La Roulette

 

 

 

« Rien ne va plus. » La bille continuait d’effectuer des mouvements circulaires en se rapprochant dangereusement des chiffres. Eux-mêmes réalisaient une rotation en sens inverse. Mes yeux fixaient le numéro sept. Sa couleur rouge me paraissait plus vive que les fades teintes de rouges des autres numéros. Je n’ai jamais su combien de temps il fallait à la bille pour se loger dans l’encoche d’un numéro : vingt secondes, trente, peut-être une minute. Pourtant, cela faisait déjà plusieurs années que je m’adonnais à ce jeu. Ceux qui pensent que je joue pour le gain se trompent. D’ailleurs, je suis un très mauvais parieur, je perds la plupart du temps. Non, je joue pour cette légère et progressive montée d’adrénaline lorsque la bille gaspille son énergie dans un long râle du bois de la roulette. On joue aussi bien pour les trop rares joies que pour les trop fréquentes déceptions. Je dis « on » car je crois bien que je ne suis pas le seul. D’autres personnes doivent éprouver les mêmes sensations que moi et avoir le même objectif. Je ne suis certainement pas seul. Même si, en vérité, je n’en sais trop rien.

 

« Dix-huit, pair et manque. » Troisième fois que le dix-huit tombe depuis trente-cinq minutes. Je ne me sentais pas en veine. Je fixais alors le tapis vert. « Faites vos jeux. » Les joueurs éparpillent machinalement leurs jetons sur les différentes cases. Sous mes yeux se croisaient, s’entrechoquaient des stratégies, des intuitions, des « au petit bonheur la chance », des va-tout mais aussi des hésitations, des gestes contre-intuitifs, des changements de dernière minute. « Rien ne va plus. » Et tout s’arrêta. Plus personne ne regardait le tapis vert. Sauf moi. Chacun des joueurs regardaient désormais la roulette. Je ne sais pas pourquoi, à ce moment-là précis, je n’avais pas tourné mon regard vers la roulette, comme d’habitude. Je le gardais avec insistance sur ce tapis vert. Non pas sur le numéro sept que je venais de jouer à nouveau. Mais sur le tapis vert dans son intégralité.
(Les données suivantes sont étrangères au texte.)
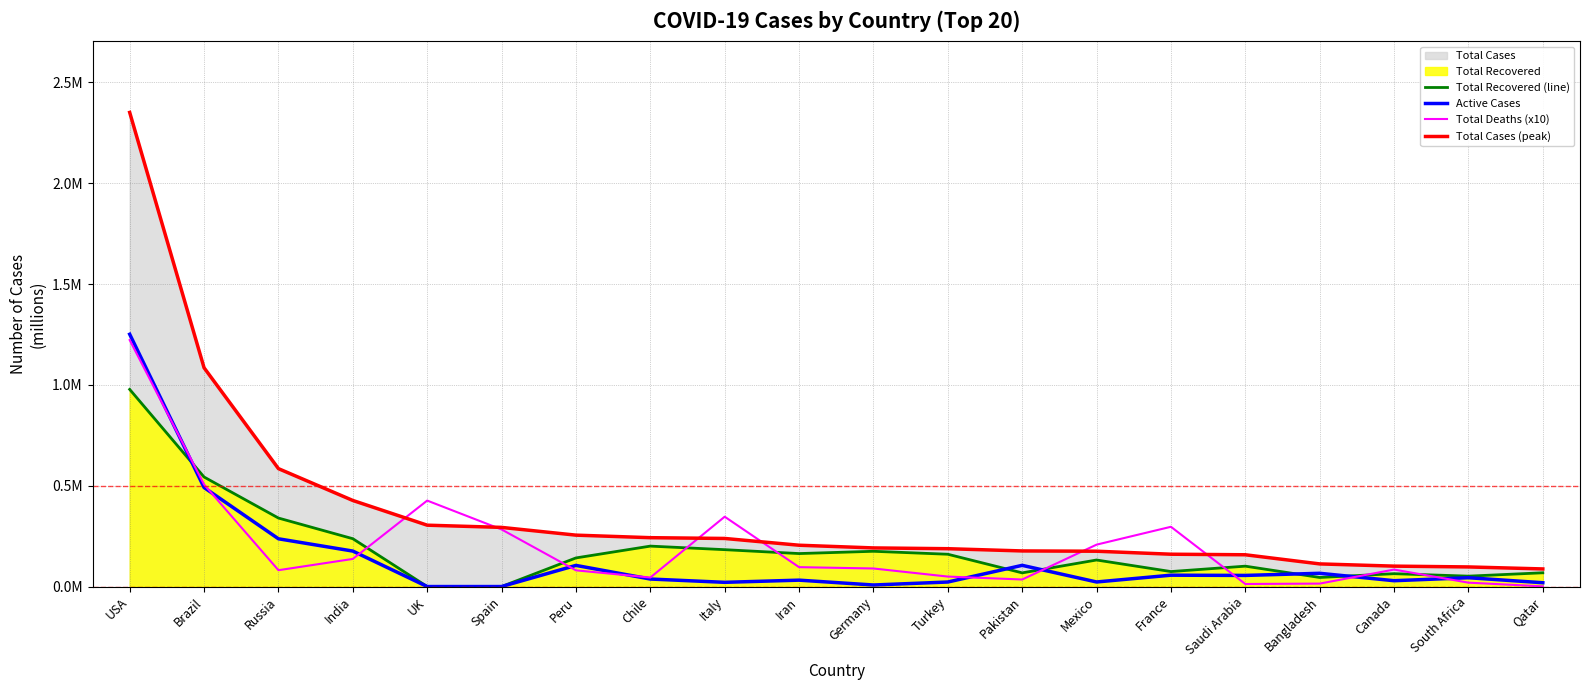

Which has a higher value, Canada or Peru?

Peru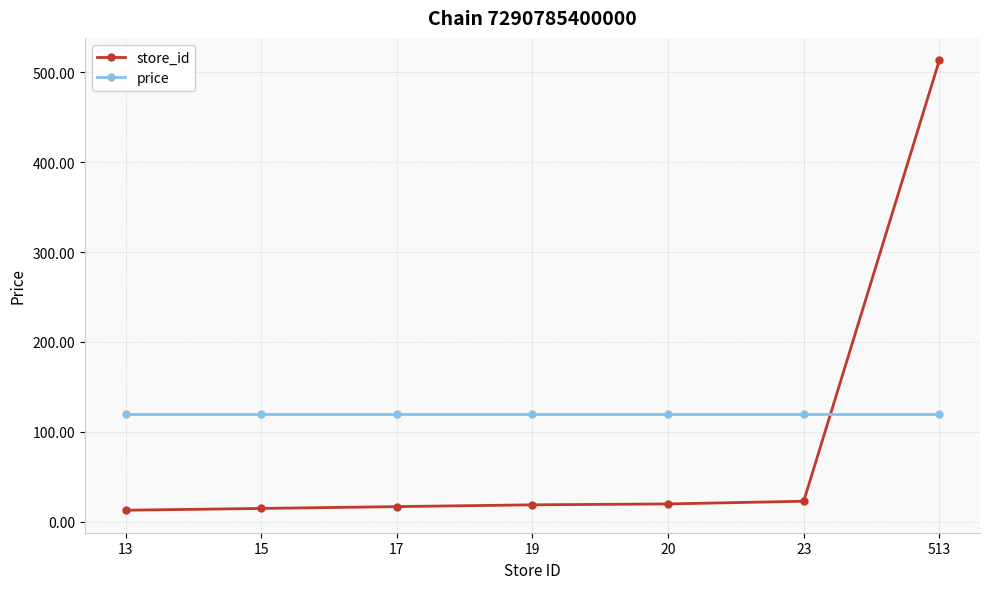

What value does the store_id series have at 15?

15.0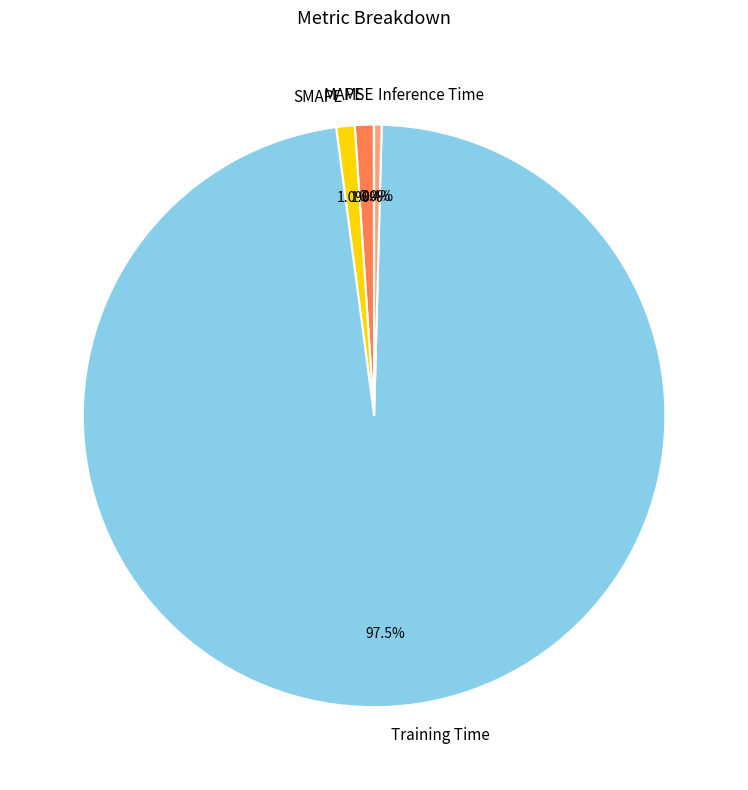

Which has a higher value, Inference Time or Training Time?

Training Time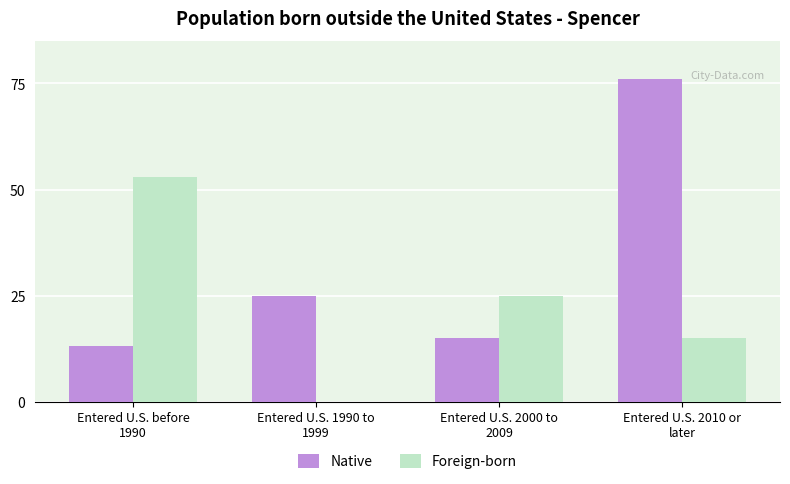

What is the maximum value for Native?

76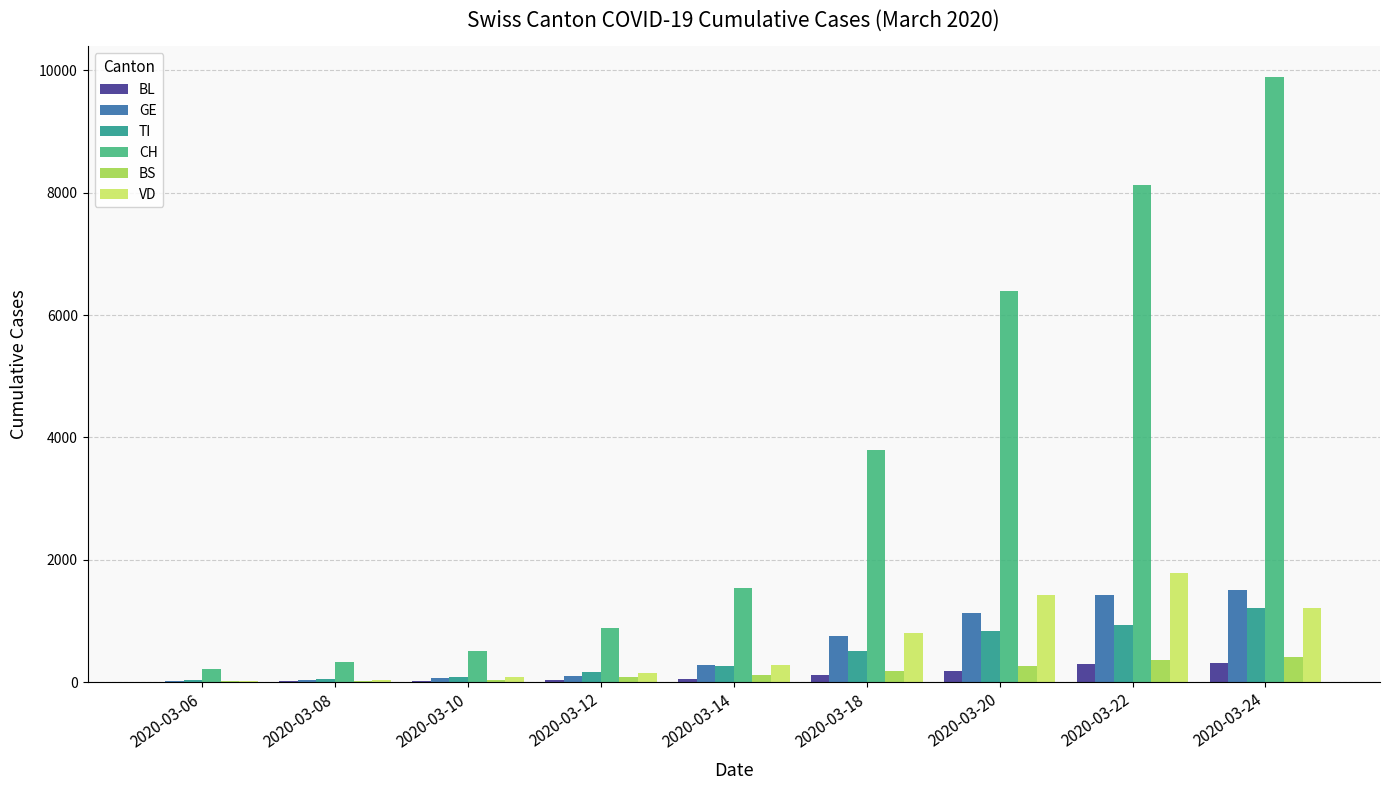

At which category is the sum across all series the highest?

2020-03-24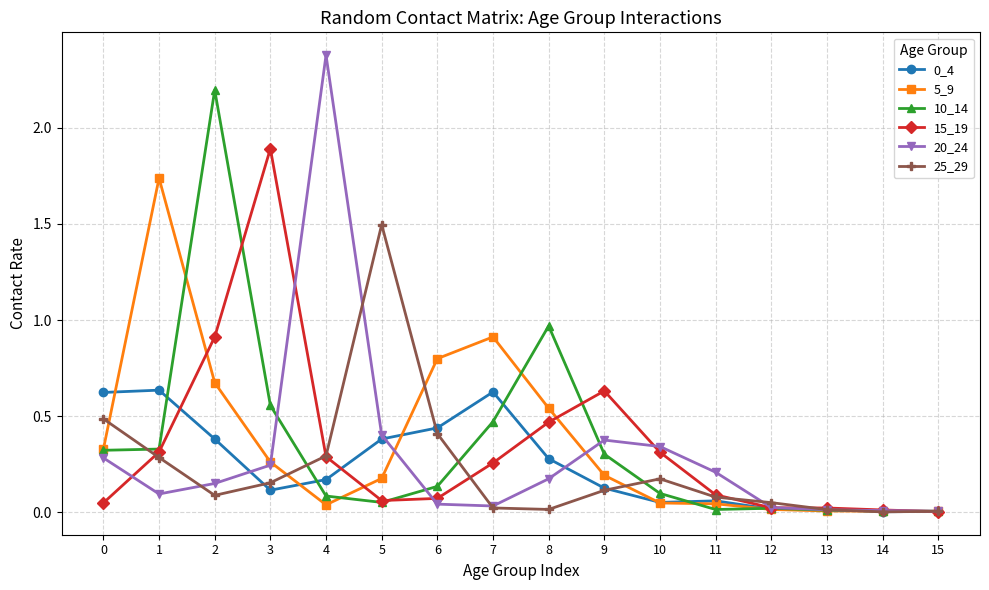

What is the greatest value displayed?

2.4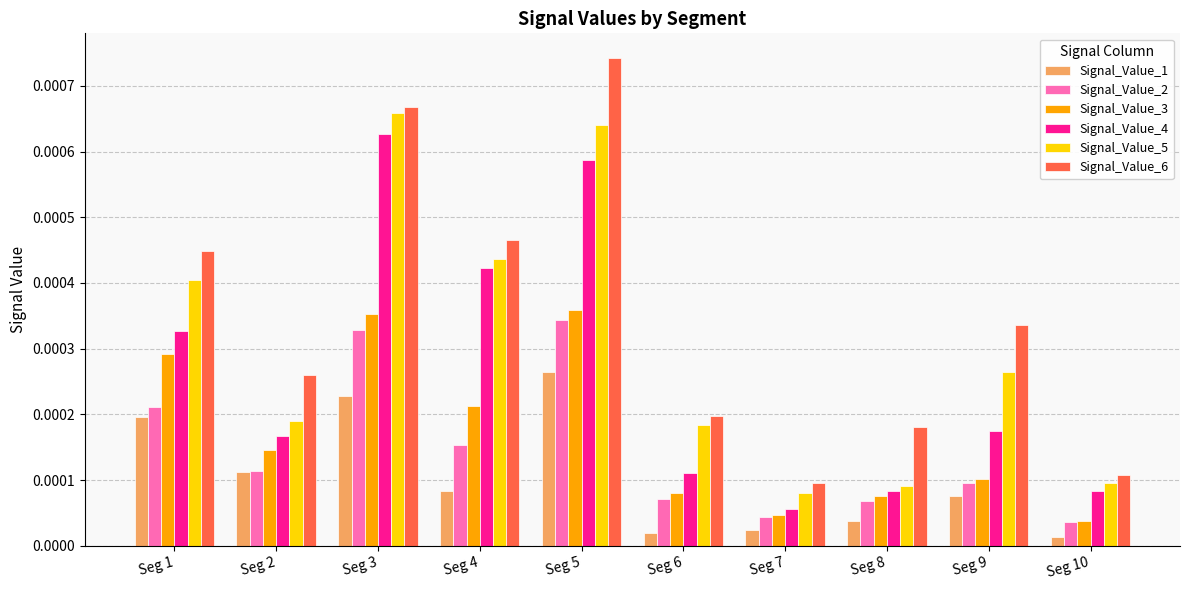

What are all the series names shown in the legend?

Signal_Value_1, Signal_Value_2, Signal_Value_3, Signal_Value_4, Signal_Value_5, Signal_Value_6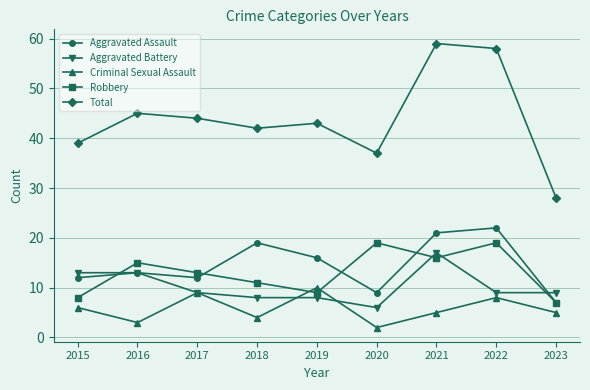

Which series ends up on top after the final intersection of Aggravated Assault and Aggravated Battery?

Aggravated Battery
Là où il ne fallait pas. Ou plutôt, là où il ne fallait plus. C’est alors que je levais légèrement la tête. Je regardais les cous tordus de mes adversaires.

 

« Dix-huit, pair et manque. » Il y avait quelque chose de ridicule dans cette annonce. Comme un bégaiement. Une personne avait parié sur le 18. Elle poussa un petit cri strident. Pourquoi, diable, rejouer le numéro qui venait de tomber ? D’une certaine façon, malgré l’évidence du gain de mon adversaire, je ne pouvais m’empêcher de trouver cela stupide. Jamais je n’aurais fait ça, pensais-je. Les gueules étaient à nouveau rivées sur le tapis vert. Je n’ai pu parier à ce tour. Quelque chose de physique m’en empêchait. Puis, au tour d’après, je rejoignis à nouveau le monotone mouvement collectif de mes adversaires.